Judgement, Decisions & Reasoning - Chapter 13 Flashcards
Judgement
Making a decision or drawing a conclusion.
Reasoning
The process of drawing conclusions.
Decision
The process of choosing between alternatives.
Inductive Reasoning
Starts specific to make broad generalizations.
Using what has happened to predict what will happen.
Representativeness of Observations
How well do observations about a category represent all members of category?
Heuristics
Shortcuts; likely to provide the correct answer to a problem but are not foolproof.
Availability Heuristic
Events that more easily come to mind are judged as being more probable than events that are less easily recalled.
Illusory Correlations
When a relationship between two events appears to exist, but in reality, there is no relationship or relationship is much weaker than it is assumed to be.
Stereotypes
Oversimplified generalization about a group or class of people that often focus on the negative.

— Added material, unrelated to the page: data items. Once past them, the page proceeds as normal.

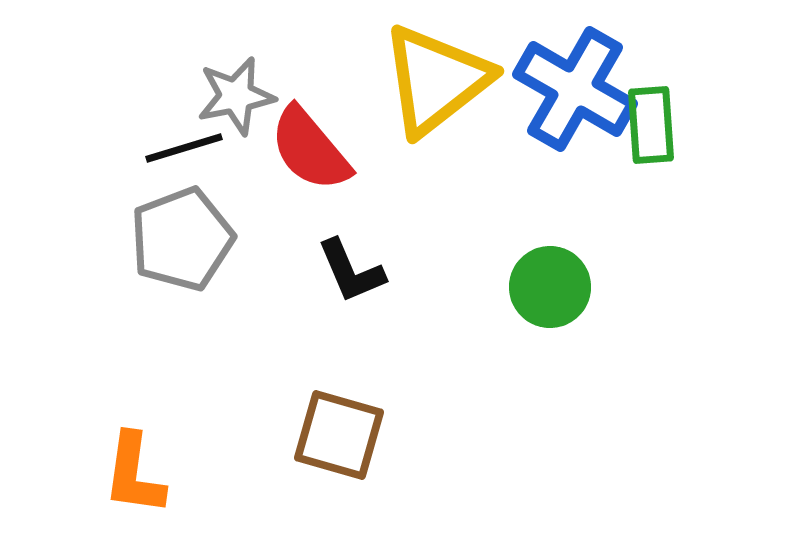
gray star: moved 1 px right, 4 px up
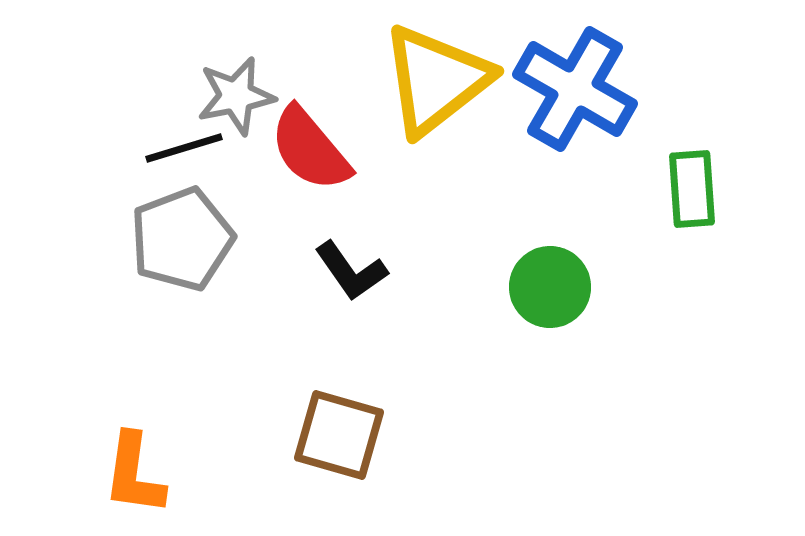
green rectangle: moved 41 px right, 64 px down
black L-shape: rotated 12 degrees counterclockwise
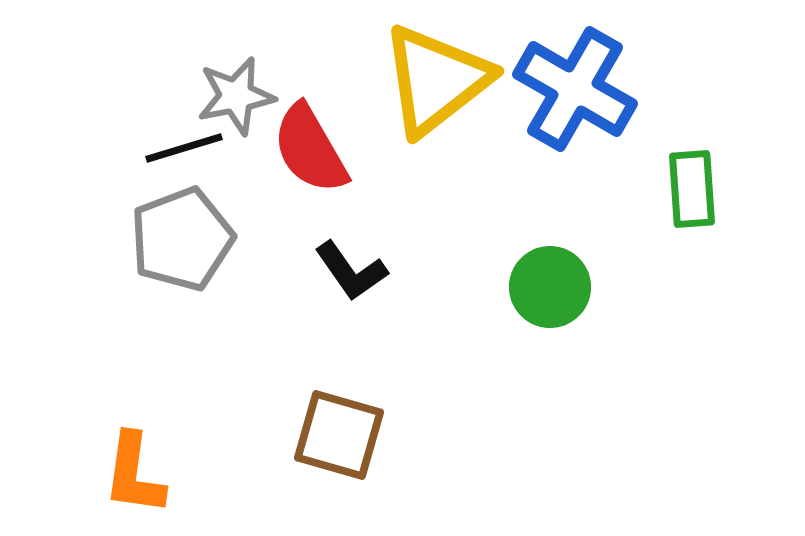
red semicircle: rotated 10 degrees clockwise
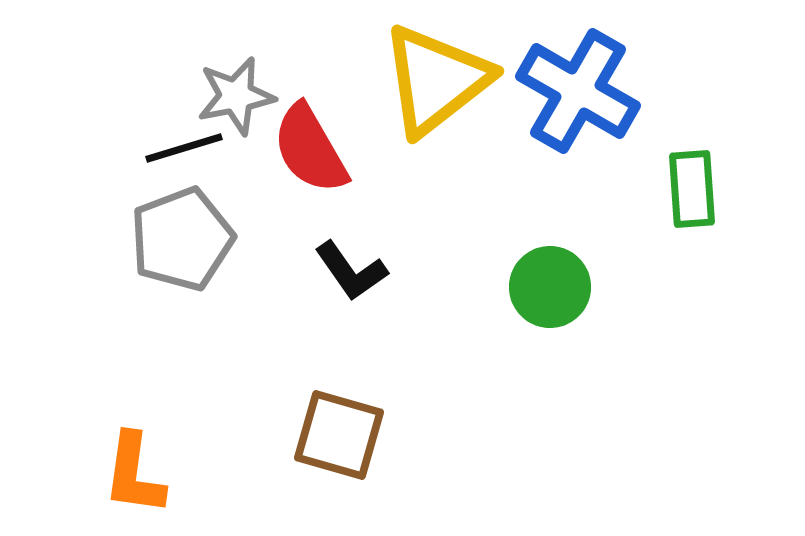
blue cross: moved 3 px right, 2 px down
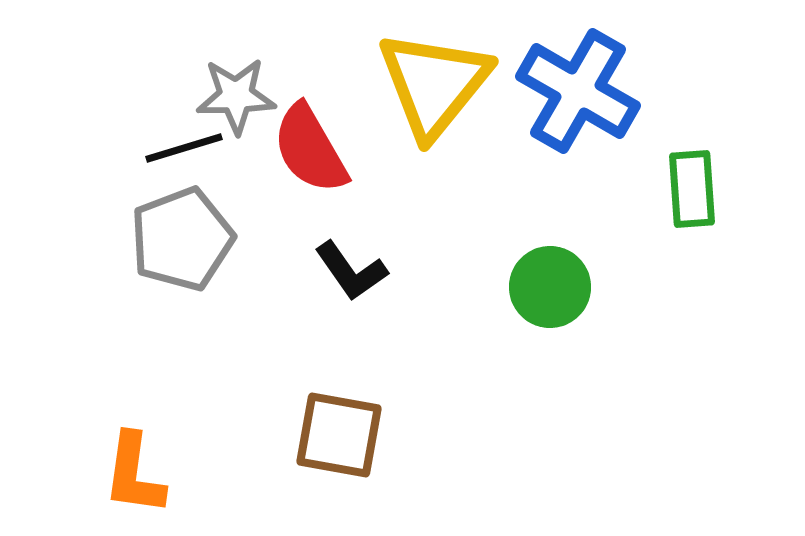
yellow triangle: moved 2 px left, 4 px down; rotated 13 degrees counterclockwise
gray star: rotated 10 degrees clockwise
brown square: rotated 6 degrees counterclockwise
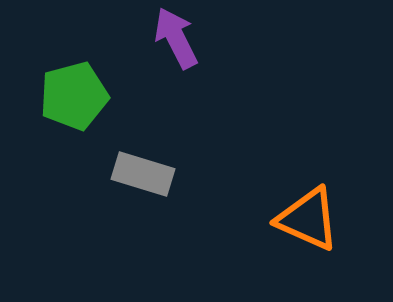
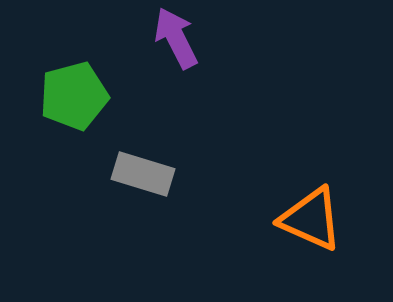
orange triangle: moved 3 px right
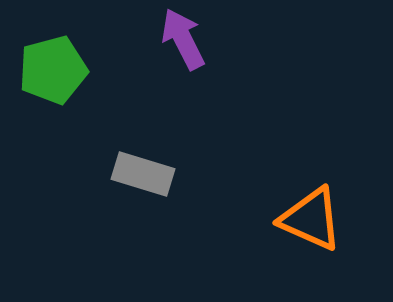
purple arrow: moved 7 px right, 1 px down
green pentagon: moved 21 px left, 26 px up
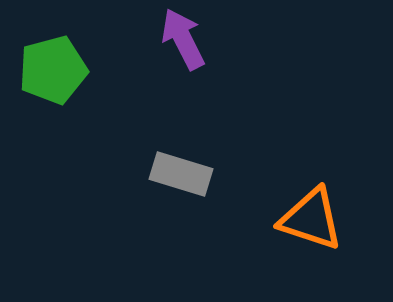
gray rectangle: moved 38 px right
orange triangle: rotated 6 degrees counterclockwise
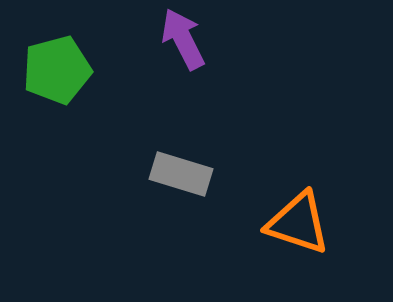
green pentagon: moved 4 px right
orange triangle: moved 13 px left, 4 px down
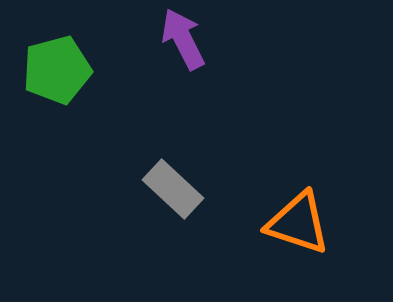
gray rectangle: moved 8 px left, 15 px down; rotated 26 degrees clockwise
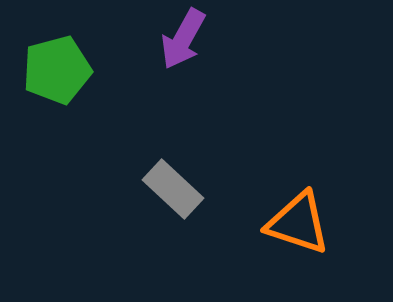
purple arrow: rotated 124 degrees counterclockwise
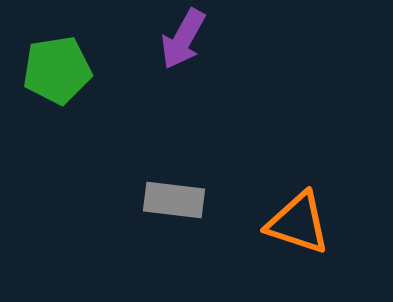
green pentagon: rotated 6 degrees clockwise
gray rectangle: moved 1 px right, 11 px down; rotated 36 degrees counterclockwise
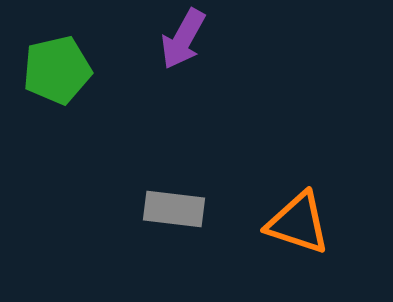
green pentagon: rotated 4 degrees counterclockwise
gray rectangle: moved 9 px down
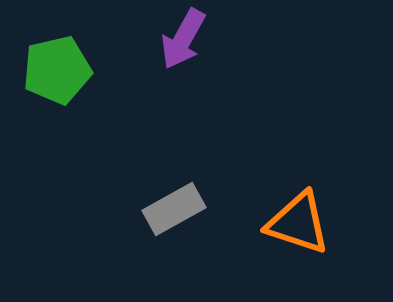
gray rectangle: rotated 36 degrees counterclockwise
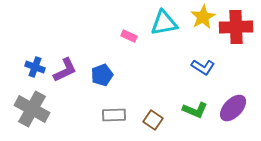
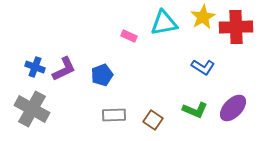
purple L-shape: moved 1 px left, 1 px up
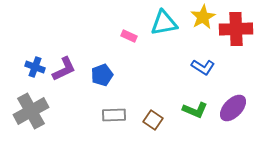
red cross: moved 2 px down
gray cross: moved 1 px left, 2 px down; rotated 32 degrees clockwise
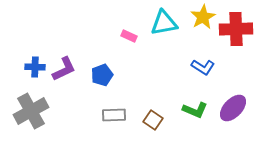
blue cross: rotated 18 degrees counterclockwise
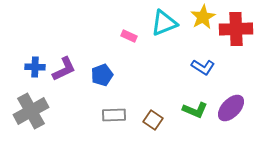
cyan triangle: rotated 12 degrees counterclockwise
purple ellipse: moved 2 px left
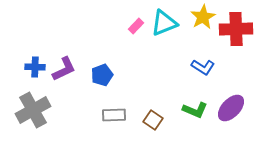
pink rectangle: moved 7 px right, 10 px up; rotated 70 degrees counterclockwise
gray cross: moved 2 px right, 1 px up
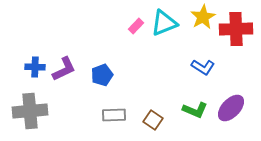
gray cross: moved 3 px left, 1 px down; rotated 24 degrees clockwise
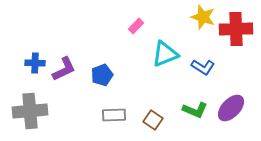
yellow star: rotated 25 degrees counterclockwise
cyan triangle: moved 1 px right, 31 px down
blue cross: moved 4 px up
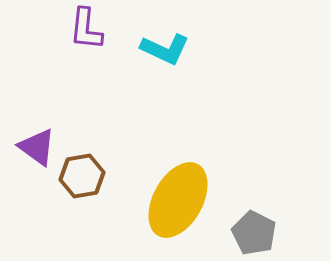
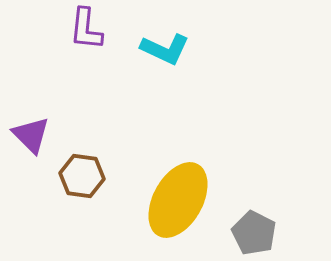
purple triangle: moved 6 px left, 12 px up; rotated 9 degrees clockwise
brown hexagon: rotated 18 degrees clockwise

Representativeness Heuristic
Likelihood that an instance is a member of a larger category depends on how well that instance resembles properties we typically associate with that category.
Conjunction Rule
The probability of a conjunction of two events cannot be higher than the probablity of the single constituents.
Law of Large Numbers
The larger the number of individuals that are randomly drawn from a population, the more representative the resulting group will be of the entire population.
Myside Bias
How people can evaluate evidence in a way that is biased toward their own opinions and attitudes.
Confirmation Bias
Occurs when people look for information that conforms to their hypothesis and ignore information that refutes it.
Backfire Effect
The finding that an individual’s support for a particular viewpoint could actually become stronger when faced with corrective facts opposing their viewpoint.
Deductive Reasoning
Determine whether a conclusion logically follows from statements; Use broad principles to make logical predictions about specific cases.
Syllogism
Deductive Reasoning; 2 broad statements followed by a third statement called conclusion.
a = b, b = c, a = c.
Premises
Two broad statements in syllogism.
Categorical Syllogisms
Premises and conclusion are statements that begin with All, No, or Some.
Validity
Syllogism is valid when the form of the syllogism indicates that its conclusion follows logically from its two premisis.
Belief Bias
The tendency to think a syllogism is valid if its conclusion is believale.
Mental Mode Approach
In deductive reasoning, determining if syllogisms are valid by creating mental models of situations based on the premises of the syllogism.
Mental Model
A specific situation represented in a person’s mind that can be used to help determine the validity of syllogisms in deductive reasoning.
Conditional Syllogisms
Have two premises and a conclusion, but first premise has the form “If…then.” Common in everyday life.
Wason Four-Card Problem
Conditional reasoning task; 4 cards; used to study mechanisms that determine outcomes of conditional reasoning tasks.
Falsification Principle
To test a rule, it is necessary to look for situations that would falsify the rule.
Permission Schema
If a person satisfies a specific condition, then they get to carry out an action.
Expected Utility Theory
Assumption that people are basically rational; if people have rational information, will make a decisuion that results in maximum expected utility.
Utility
Outcomes that achieve a person’s goals.
Expected Decisions
Emotions that people predict they will feel for a particular outcome.
Risk Aversion
The tendency to avoid taking risks; increases with tendency to predict a particular loss will have a greater impact than a win of the same size.
Incidental Emotions
Emotions that are not caused by having to make a decision. Related to a person’s general disposition, something that happened in day, general environment.
Opt-In Procedure
Active step to choose a course of action.
Opt-Out Procedure
Must take an active step to avoid a course of action.
Status Quo Basis
The tendency to do nothing when faced with making a decision.
Risk Aversion Strategy
Decision-making strategy that is governed by the idea of avoiding risk. Often when problem stated in terms of gains.
Risk-Taking Strategy
Decision-making strategy that is governed by the idea of taking risks; often when stated in terms of losses.
Framing Effect
Decisions are influenced by how the choices are stated or framed; gains = risk aversion; loss = risk-taking strategy.
Neuroeconomics
Research from fields of psychology, neuroscience, and economics to study how brain activation is related to decisions that involve potential gains or losses.
Ultimatum Game
2 players, one is proposer one is responder; proposer gets sum of $ with an offer for splitting, if accepted they split, if rejected no one gets $.
Dual Systems Approach
The idea that there are two mental systems; a fast, automatic, intuitive system, and a slower, more deliberate, thoughtful system (2).
What does the strength of an inductive argument depend on?
Representativeness, number and quality of observations on argument.
Base Rate Information
The relative proportion of different classes in the population; farmer vs librarian
How are truth and validity of syllogism different?
Truth - determined by the content of statements in syllogism and has to do with how statements correspond to known facts.
Anterior Insula
Associated with emotions that occur during ultimatum game.
PFC
Involved in cognitive demands of the task.